Visualize effect sizes (part II): explore moderators
Alternatives for visually assessing effect sizes (per group) include histograms or density distributions.
hedges_PN$SE<-sqrt(hedges_PN$Hedges_var)
dodge <- position_dodge(width=1)
ggplot(hedges_PN, aes(x=DIV2, y=Hedges_D, colour=DIV2)) +
geom_hline(yintercept=0,color="red")+
#geom_errorbar(aes(ymin=Hedges_D-SE, ymax=Hedges_D+SE), width=.1,position=dodge) +
geom_point(position=dodge)+ labs(x="Plant group", y="Effect size")+
guides(fill=FALSE,colour=guide_legend(title="Plant group",title.position = "top"))+
theme_bw()
QUESTION: Are there differences among functional groups in terms of their response to elevated CO2?#
LRR: water-use efficiency
The log-response ratio is a commonly used effect size and – once back-transformed – is easier to understand (e.g. the mean effect size is 10% greater than the control).
require(metafor,quietly = TRUE)
curtis_ES2<-escalc(measure='ROM', m2i=X_AMB , sd2i=SD_AMB, n2i=N_AMB, m1i=X_ELEV, sd1i=SD_ELEV, n1i=N_ELEV, vtype='LS',var.names=c("LRR","LRR_var"),data=curtis)
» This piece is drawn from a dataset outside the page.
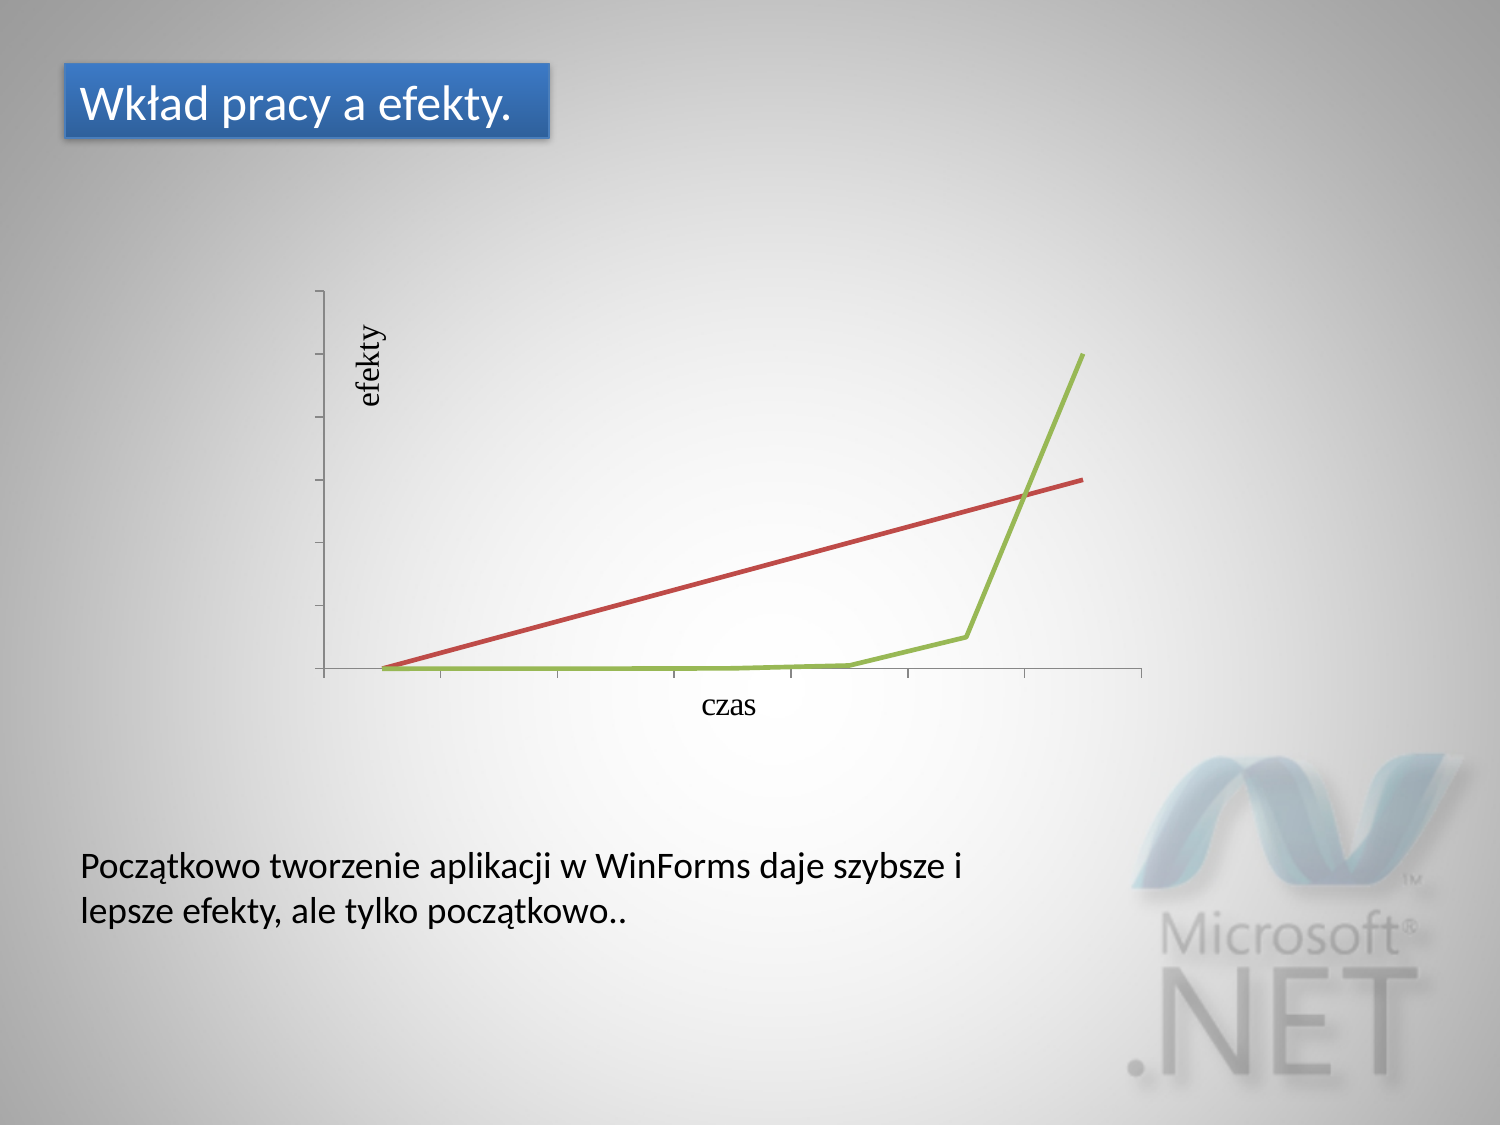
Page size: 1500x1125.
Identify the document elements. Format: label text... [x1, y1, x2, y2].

## Warning in log(m1i/m2i): NaNs produced
str(curtis_ES2)
## Classes 'escalc' and 'data.frame': 784 obs. of 31 variables:
## $ OBSNO : int 1 2 3 4 5 6 7 8 9 10 ...
## $ PAP_NO : int 44 44 44 44 44 44 44 44 44 44 ...
## $ PARAM : chr "PN" "PN" "AGWT" "AGWT" ...
## $ P_UNIT : chr "umolCO2/m2/s" "umolCO2/m2/s" "mg" "mg" ...
## $ GENUS : chr "ALNUS" "ALNUS" "ALNUS" "ALNUS" ...
## $ SPECIES : chr "RUBRA" "RUBRA" "RUBRA" "RUBRA" ...
## $ DIV1 : chr "WOODY" "WOODY" "WOODY" "WOODY" ...
## $ DIV2 : chr "N2FIX" "N2FIX" "N2FIX" "N2FIX" ...
## $ AMBC : num 350 350 350 350 350 350 350 350 350 350 ...
## $ ELEV : num 650 650 650 650 650 650 650 650 650 650 ...
## $ CO2_UNIT: chr "ul/l" "ul/l" "ul/l" "ul/l" ...
## $ TIME : int 46 46 47 47 47 47 47 47 47 47 ...
## $ POT : chr "0.5" "0.5" "0.5" "0.5" ...
## $ METHOD : chr "GC" "GC" "GC" "GC" ...
## $ STOCK : chr "SEED" "SEED" "SEED" "SEED" ...
## $ XTRT : chr "FERT" "FERT" "FERT" "FERT" ...
## $ LEVEL : chr "HI" "CONTROL" "HI" "CONTROL" ...
## $ QUANT : chr "20mgN/l" "." "20mgN/l" "." ...
## $ SOURCE : chr "T3" "T3" "T1" "T1" ...
## $ X_AMB : num 11.8 11.7 2500.5 1460.5 1444.5 ...
## $ SE_AMB : num 0.64 1.16 324.3 76.6 219.6 ...
## $ SD_AMB : num 1.43 2.59 725.16 171.28 491.04 ...
## $ CV._AMB : num 12.8 23.3 30.5 12.3 35.7 ...
## $ N_AMB : int 5 5 5 5 5 5 5 5 5 5 ...
## $ X_ELEV : num 23.2 25.9 4076.4 1805.3 2740.6 ...
## $ SE_ELEV : num 4.61 1.48 601.7 221.1 525.2 ...
## $ SD_ELEV : num 10.31 3.31 1042.17 494.39 909.67 ...
## $ CV._ELEV: num 46.7 13.4 27.7 28.8 36 ...
## $ N_ELEV : int 5 5 3 5 3 5 3 5 3 5 ...
## $ LRR : atomic 0.679 0.795 0.489 0.212 0.64 ...
## ..- attr(*, "measure")= chr "ROM"
## ..- attr(*, "ni")= int 10 10 8 10 8 10 8 10 8 10 ...
## $ LRR_var : num 0.0424 0.0131 0.0386 0.0178 0.0598 ...
## - attr(*, "digits")= num 4
## - attr(*, "yi.names")= chr "LRR"
## - attr(*, "vi.names")= chr "LRR_var"
Visualize effect sizes (part I) : forest plots
require(metafor,quietly = TRUE)
require(dplyr,quietly=TRUE)
LRR_WUE<-filter(curtis_ES2, PARAM=="WUE")
LRR_WUE<-arrange(LRR_WUE, GENUS)
forest(LRR_WUE$LRR,LRR_WUE$LRR_var, slab=LRR_WUE$GENUS, showweights=TRUE)
Note that the percentage next to each effect size is the weight of each point.
QUESTION: Do trees have higher or lower water-use efficiency in response to elevated CO2?